## [Fragmento del texto]
........

El peregrino en Santiago
Antaño, como hoy en día, el viaje a Santiago terminaba con la realización de diversos rituales en la catedral compostelana
A su llegada a la catedral compostelana, el peregrino debía cumplir con toda suerte de ritos.
Llegamos a Compostela, que está toda ella rodeada por colinas […]. La ciudad no es grande, aunque sí antigua y con un muy buen amurallamiento fortificado con numerosas torres. La comarca es francamente buena, y los huertos de la ciudad están llenos de naranjos, limoneros, manzanos, melocotoneros, ciruelos y otros árboles frutales. Pero la población de allí es sucia (tienen cerdos, que venden baratos) y perezosa; se preocupa poco de trabajar la tierra y vive principalmente de lo que gana de las peregrinaciones».
De este modo describió Hyeronimus Münzer, ciudadano de Núremberg, su entrada en Santiago el 13 de diciembre de 1494. Quizá pesaron sobre su juicio los rigores del Camino, bien conocidos en los territorios alemanes a través de coplillas y canciones como ésta: «¡El que quiera ser desdichado / que se anime y sea
mi compañero / por los caminos de Santiago!». En todo caso, es un hecho que llegar a Compostela suponía una auténtica aventura de resultados impredecibles. Así, era habitual hacer testamento antes de salir de casa, como hicieron los clérigos catalanes Geribert y Bofill, en 1023, y Ramón Guillén, en 1057, disponiendo el reparto de sus bienes en caso de no regresar con vida de la peregrinación.

........

## [Datos registrados]
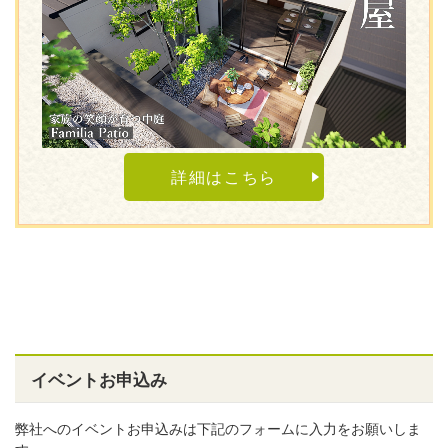
詳細はこちら
イベントお申込み
弊社へのイベントお申込みは下記のフォームに入力をお願いしま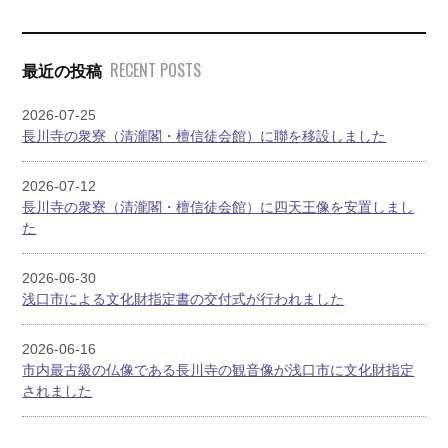
RECENT POSTS
最近の投稿
2026-07-25
長川寺の衆寮（清瀧閣・檀信徒会館）に聯を移設しました
2026-07-12
長川寺の衆寮（清瀧閣・檀信徒会館）に四天王像を安置しまし
た
2026-06-30
浅口市による文化財指定書の交付式が行われました
2026-06-16
市内最古級の仏像である長川寺の観音像が浅口市に文化財指定
されました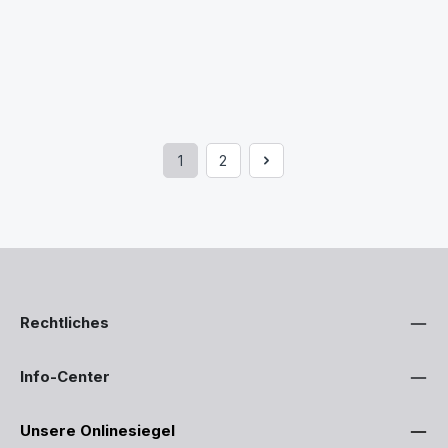
1
2
Seite
Seite
Rechtliches
Info-Center
Unsere Onlinesiegel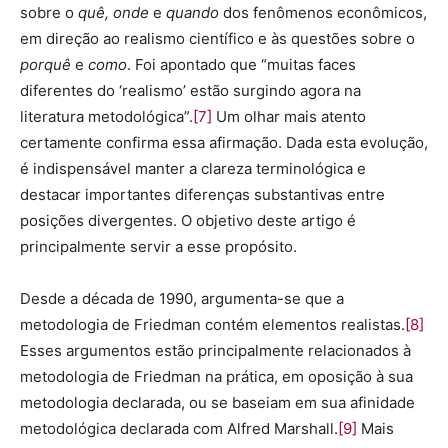
sobre o
quê, onde
e
quando
dos fenômenos econômicos,
em direção ao realismo científico e às questões sobre o
porquê
e
como
. Foi apontado que “muitas faces
diferentes do ‘realismo’ estão surgindo agora na
literatura metodológica”.
[7]
Um olhar mais atento
certamente confirma essa afirmação. Dada esta evolução,
é indispensável manter a clareza terminológica e
destacar importantes diferenças substantivas entre
posições divergentes. O objetivo deste artigo é
principalmente servir a esse propósito.
Desde a década de 1990, argumenta-se que a
metodologia de Friedman contém elementos realistas.
[8]
Esses argumentos estão principalmente relacionados à
metodologia de Friedman na prática, em oposição à sua
metodologia declarada, ou se baseiam em sua afinidade
metodológica declarada com Alfred Marshall.
[9]
Mais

........

## [Enunciado]
Por favor, extrae sin cambios del texto sobre el peregrino en Santiago el pasaje que va desde "De este modo" hasta "de la peregrinación.", ambos incluidos.

## [Respuesta]
De este modo describió Hyeronimus Münzer, ciudadano de Núremberg, su entrada en Santiago el 13 de diciembre de 1494. Quizá pesaron sobre su juicio los rigores del Camino, bien conocidos en los territorios alemanes a través de coplillas y canciones como ésta: «¡El que quiera ser desdichado / que se anime y sea
mi compañero / por los caminos de Santiago!». En todo caso, es un hecho que llegar a Compostela suponía una auténtica aventura de resultados impredecibles. Así, era habitual hacer testamento antes de salir de casa, como hicieron los clérigos catalanes Geribert y Bofill, en 1023, y Ramón Guillén, en 1057, disponiendo el reparto de sus bienes en caso de no regresar con vida de la peregrinación.